EXERCISE DATA: Begin

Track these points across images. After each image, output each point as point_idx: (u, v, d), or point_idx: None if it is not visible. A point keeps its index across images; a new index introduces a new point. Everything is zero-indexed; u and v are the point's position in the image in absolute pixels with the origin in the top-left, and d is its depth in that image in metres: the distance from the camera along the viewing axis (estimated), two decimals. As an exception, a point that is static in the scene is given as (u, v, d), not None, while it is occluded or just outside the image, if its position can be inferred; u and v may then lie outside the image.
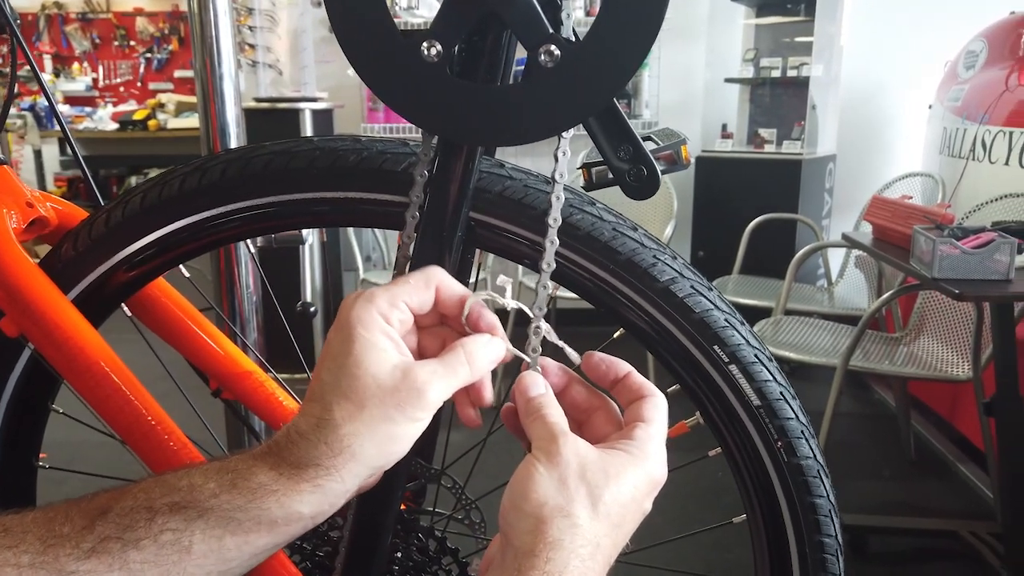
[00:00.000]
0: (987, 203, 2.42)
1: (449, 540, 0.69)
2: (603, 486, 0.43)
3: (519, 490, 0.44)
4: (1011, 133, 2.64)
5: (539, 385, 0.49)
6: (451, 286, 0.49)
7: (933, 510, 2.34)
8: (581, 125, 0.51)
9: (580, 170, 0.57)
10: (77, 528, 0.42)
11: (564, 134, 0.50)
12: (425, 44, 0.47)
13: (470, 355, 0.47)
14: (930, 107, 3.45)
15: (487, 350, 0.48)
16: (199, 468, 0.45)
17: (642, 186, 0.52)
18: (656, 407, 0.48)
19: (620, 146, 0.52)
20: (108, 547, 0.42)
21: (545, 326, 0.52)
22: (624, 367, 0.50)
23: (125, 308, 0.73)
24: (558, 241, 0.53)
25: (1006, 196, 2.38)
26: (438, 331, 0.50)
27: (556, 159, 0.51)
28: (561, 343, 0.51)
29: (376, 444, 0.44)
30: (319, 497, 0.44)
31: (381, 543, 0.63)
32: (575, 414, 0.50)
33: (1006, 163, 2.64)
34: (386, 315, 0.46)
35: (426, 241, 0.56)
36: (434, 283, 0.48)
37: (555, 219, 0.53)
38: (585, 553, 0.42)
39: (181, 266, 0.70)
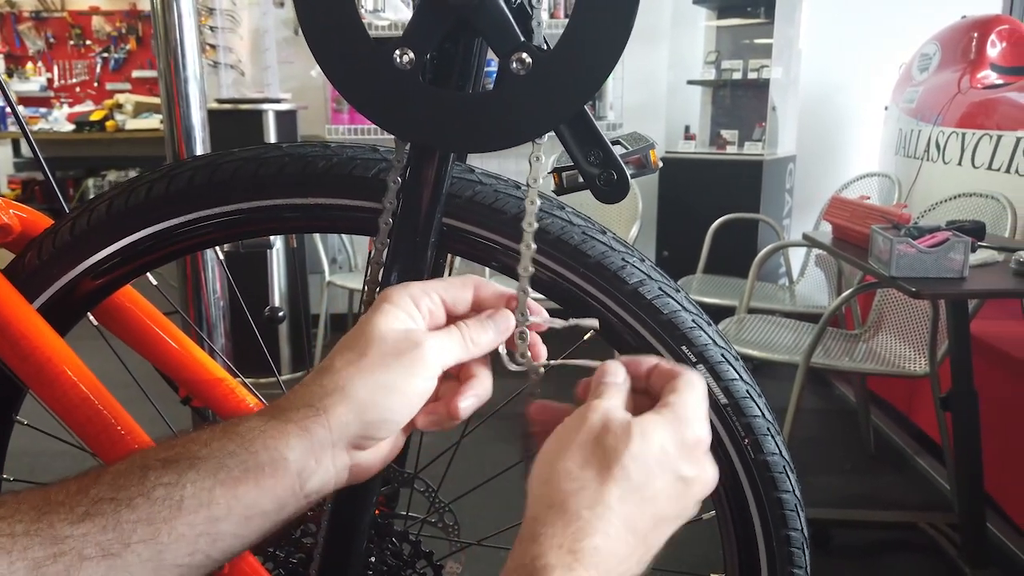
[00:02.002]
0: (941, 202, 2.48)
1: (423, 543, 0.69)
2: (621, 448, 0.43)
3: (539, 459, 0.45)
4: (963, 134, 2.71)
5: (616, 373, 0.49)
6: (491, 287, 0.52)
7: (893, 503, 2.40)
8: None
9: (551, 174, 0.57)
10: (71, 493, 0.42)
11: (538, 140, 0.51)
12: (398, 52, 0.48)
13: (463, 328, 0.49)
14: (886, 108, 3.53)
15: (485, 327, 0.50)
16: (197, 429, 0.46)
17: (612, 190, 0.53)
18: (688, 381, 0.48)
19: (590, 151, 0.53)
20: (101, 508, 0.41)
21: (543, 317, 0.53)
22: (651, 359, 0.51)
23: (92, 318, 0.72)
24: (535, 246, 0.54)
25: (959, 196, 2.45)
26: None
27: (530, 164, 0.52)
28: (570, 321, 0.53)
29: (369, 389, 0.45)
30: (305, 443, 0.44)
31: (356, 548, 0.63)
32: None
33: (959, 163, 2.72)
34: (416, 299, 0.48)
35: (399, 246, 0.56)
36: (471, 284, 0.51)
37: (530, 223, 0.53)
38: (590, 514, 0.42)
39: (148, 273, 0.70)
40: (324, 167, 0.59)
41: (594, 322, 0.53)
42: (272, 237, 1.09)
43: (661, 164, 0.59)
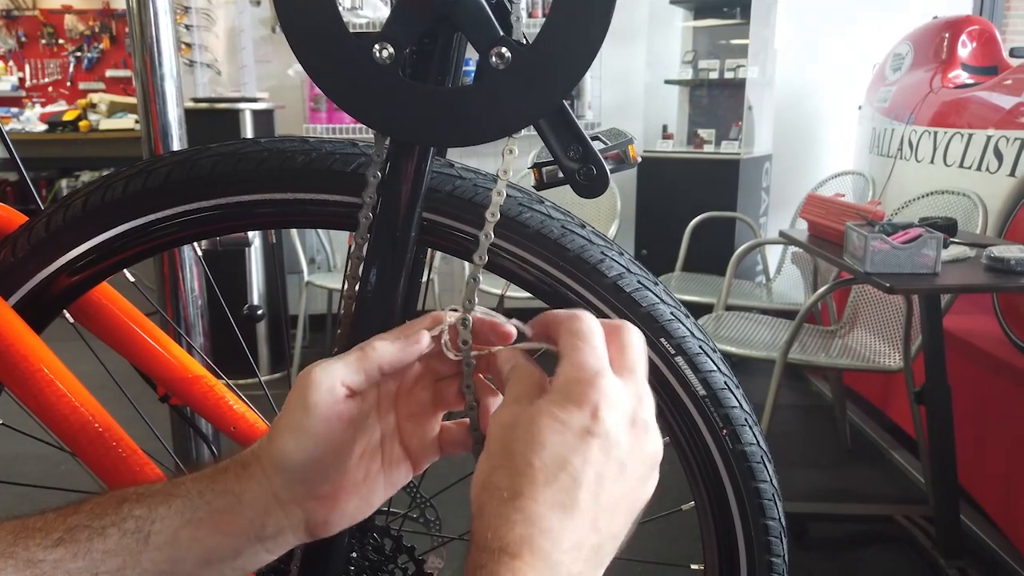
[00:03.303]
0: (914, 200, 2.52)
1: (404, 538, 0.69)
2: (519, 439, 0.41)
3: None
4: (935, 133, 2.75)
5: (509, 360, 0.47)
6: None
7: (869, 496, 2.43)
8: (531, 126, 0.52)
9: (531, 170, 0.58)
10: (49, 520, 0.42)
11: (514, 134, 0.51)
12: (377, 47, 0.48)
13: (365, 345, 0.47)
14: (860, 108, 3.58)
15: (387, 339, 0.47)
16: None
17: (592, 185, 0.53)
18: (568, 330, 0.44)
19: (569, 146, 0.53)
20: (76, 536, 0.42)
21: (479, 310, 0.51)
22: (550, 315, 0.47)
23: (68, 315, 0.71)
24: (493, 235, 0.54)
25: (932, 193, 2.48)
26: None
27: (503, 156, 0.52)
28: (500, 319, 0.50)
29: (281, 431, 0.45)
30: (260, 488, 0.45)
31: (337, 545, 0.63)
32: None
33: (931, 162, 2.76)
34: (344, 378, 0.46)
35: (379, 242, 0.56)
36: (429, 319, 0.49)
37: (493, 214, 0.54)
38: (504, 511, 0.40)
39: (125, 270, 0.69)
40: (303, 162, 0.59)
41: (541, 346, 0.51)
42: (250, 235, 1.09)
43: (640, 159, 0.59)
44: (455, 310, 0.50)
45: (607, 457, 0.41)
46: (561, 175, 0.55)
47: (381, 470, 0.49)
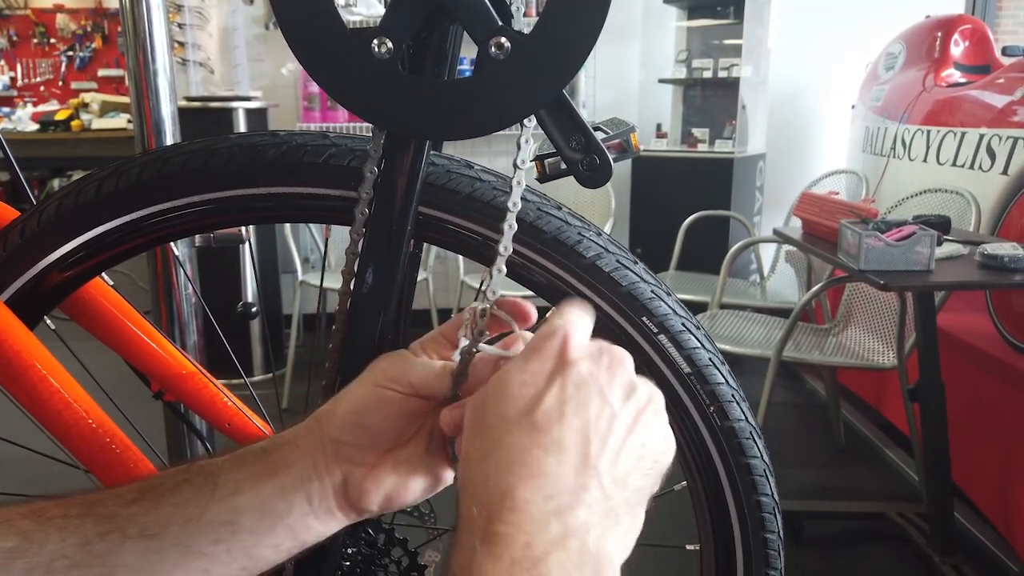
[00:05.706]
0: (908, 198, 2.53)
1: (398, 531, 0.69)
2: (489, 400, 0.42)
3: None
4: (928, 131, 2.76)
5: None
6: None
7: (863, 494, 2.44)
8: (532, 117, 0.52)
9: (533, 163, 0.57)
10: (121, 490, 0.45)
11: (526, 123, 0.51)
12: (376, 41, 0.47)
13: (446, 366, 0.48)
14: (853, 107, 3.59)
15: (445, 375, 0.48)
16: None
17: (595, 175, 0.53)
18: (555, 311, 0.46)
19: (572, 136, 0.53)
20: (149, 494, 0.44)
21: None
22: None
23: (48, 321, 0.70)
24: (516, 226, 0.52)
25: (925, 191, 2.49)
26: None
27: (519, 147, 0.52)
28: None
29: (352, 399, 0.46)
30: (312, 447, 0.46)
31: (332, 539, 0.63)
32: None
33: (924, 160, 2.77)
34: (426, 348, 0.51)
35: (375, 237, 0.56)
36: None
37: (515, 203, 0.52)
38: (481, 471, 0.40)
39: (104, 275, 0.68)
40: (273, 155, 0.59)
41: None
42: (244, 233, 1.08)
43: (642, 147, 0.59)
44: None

EXERCISE DATA: End

_WHAT IS NEEDED_. Print the entire listing precisely as written, omitting the images it holds.

_ANSWER SECTION_.
Track these points across images. After each image, output each point as point_idx: (u, v, d), or point_idx: None if it is not visible. A point keeps its index across images; a new index introduces a new point. Everything is zero-indexed; u and v are the point's position in the image in absolute pixels with the origin in the top-left, and d is its depth in that image in metres: the distance from the camera along the viewing axis (estimated), two decimals. As an exception, a point that is static in the scene is given as (u, v, d), not None, while it is occluded or just outside the image, if its position can be inferred; u and v may then lie outside the image.
[00:00.000]
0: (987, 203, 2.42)
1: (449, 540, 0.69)
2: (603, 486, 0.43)
3: (519, 490, 0.44)
4: (1011, 133, 2.64)
5: (539, 385, 0.49)
6: (451, 286, 0.49)
7: (933, 510, 2.34)
8: (581, 125, 0.51)
9: (580, 170, 0.57)
10: (77, 528, 0.42)
11: (564, 134, 0.50)
12: (425, 44, 0.47)
13: (470, 355, 0.47)
14: (930, 107, 3.45)
15: (487, 350, 0.48)
16: (199, 468, 0.45)
17: (642, 186, 0.52)
18: (656, 407, 0.48)
19: (620, 146, 0.52)
20: (108, 547, 0.42)
21: (545, 326, 0.52)
22: (624, 367, 0.50)
23: (125, 308, 0.73)
24: (558, 241, 0.53)
25: (1006, 196, 2.38)
26: (438, 331, 0.50)
27: (556, 159, 0.51)
28: (561, 343, 0.51)
29: (376, 444, 0.44)
30: (319, 497, 0.44)
31: (381, 543, 0.63)
32: (575, 414, 0.50)
33: (1006, 163, 2.64)
34: (386, 315, 0.46)
35: (426, 241, 0.56)
36: (434, 283, 0.48)
37: (555, 219, 0.53)
38: (585, 553, 0.42)
39: (181, 266, 0.70)
[00:02.002]
0: (941, 202, 2.48)
1: (423, 543, 0.69)
2: (621, 448, 0.43)
3: (539, 459, 0.45)
4: (963, 134, 2.71)
5: (616, 373, 0.49)
6: (491, 287, 0.52)
7: (893, 503, 2.40)
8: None
9: (551, 174, 0.57)
10: (71, 493, 0.42)
11: (538, 140, 0.51)
12: (398, 52, 0.48)
13: (463, 328, 0.49)
14: (886, 108, 3.53)
15: (485, 327, 0.50)
16: (197, 429, 0.46)
17: (612, 190, 0.53)
18: (688, 381, 0.48)
19: (590, 151, 0.53)
20: (101, 508, 0.41)
21: (543, 317, 0.53)
22: (651, 359, 0.51)
23: (92, 318, 0.72)
24: (535, 246, 0.54)
25: (959, 196, 2.45)
26: None
27: (530, 164, 0.52)
28: (570, 321, 0.53)
29: (369, 389, 0.45)
30: (305, 443, 0.44)
31: (356, 548, 0.63)
32: None
33: (959, 163, 2.72)
34: (416, 299, 0.48)
35: (399, 246, 0.56)
36: (471, 284, 0.51)
37: (530, 223, 0.53)
38: (590, 514, 0.42)
39: (148, 273, 0.70)
40: (324, 167, 0.59)
41: (594, 322, 0.53)
42: (272, 237, 1.09)
43: (661, 164, 0.59)
[00:03.303]
0: (914, 200, 2.52)
1: (404, 538, 0.69)
2: (519, 439, 0.41)
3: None
4: (935, 133, 2.75)
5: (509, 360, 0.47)
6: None
7: (869, 496, 2.43)
8: (531, 126, 0.52)
9: (531, 170, 0.58)
10: (49, 520, 0.42)
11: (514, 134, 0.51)
12: (377, 47, 0.48)
13: (365, 345, 0.47)
14: (860, 108, 3.58)
15: (387, 339, 0.47)
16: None
17: (592, 185, 0.53)
18: (568, 330, 0.44)
19: (569, 146, 0.53)
20: (76, 536, 0.42)
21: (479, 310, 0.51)
22: (550, 315, 0.47)
23: (68, 315, 0.71)
24: (493, 235, 0.54)
25: (932, 193, 2.48)
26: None
27: (503, 156, 0.52)
28: (500, 319, 0.50)
29: (281, 431, 0.45)
30: (260, 488, 0.45)
31: (337, 545, 0.63)
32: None
33: (931, 162, 2.76)
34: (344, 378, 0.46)
35: (379, 242, 0.56)
36: (429, 319, 0.49)
37: (493, 214, 0.54)
38: (504, 511, 0.40)
39: (125, 270, 0.69)
40: (303, 162, 0.59)
41: (541, 346, 0.51)
42: (250, 235, 1.09)
43: (640, 159, 0.59)
44: (455, 310, 0.50)
45: (607, 457, 0.41)
46: (561, 175, 0.55)
47: (381, 470, 0.49)
[00:05.706]
0: (908, 198, 2.53)
1: (398, 531, 0.69)
2: (489, 400, 0.42)
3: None
4: (928, 131, 2.76)
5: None
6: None
7: (863, 494, 2.44)
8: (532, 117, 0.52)
9: (533, 163, 0.57)
10: (121, 490, 0.45)
11: (526, 123, 0.51)
12: (376, 41, 0.47)
13: (446, 366, 0.48)
14: (853, 107, 3.59)
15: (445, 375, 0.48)
16: None
17: (595, 175, 0.53)
18: (555, 311, 0.46)
19: (572, 136, 0.53)
20: (149, 494, 0.44)
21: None
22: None
23: (48, 321, 0.70)
24: (516, 226, 0.52)
25: (925, 191, 2.49)
26: None
27: (519, 147, 0.52)
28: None
29: (352, 399, 0.46)
30: (312, 447, 0.46)
31: (332, 539, 0.63)
32: None
33: (924, 160, 2.77)
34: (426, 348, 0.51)
35: (375, 237, 0.56)
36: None
37: (515, 203, 0.52)
38: (481, 471, 0.40)
39: (104, 275, 0.68)
40: (273, 155, 0.59)
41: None
42: (244, 233, 1.08)
43: (642, 147, 0.59)
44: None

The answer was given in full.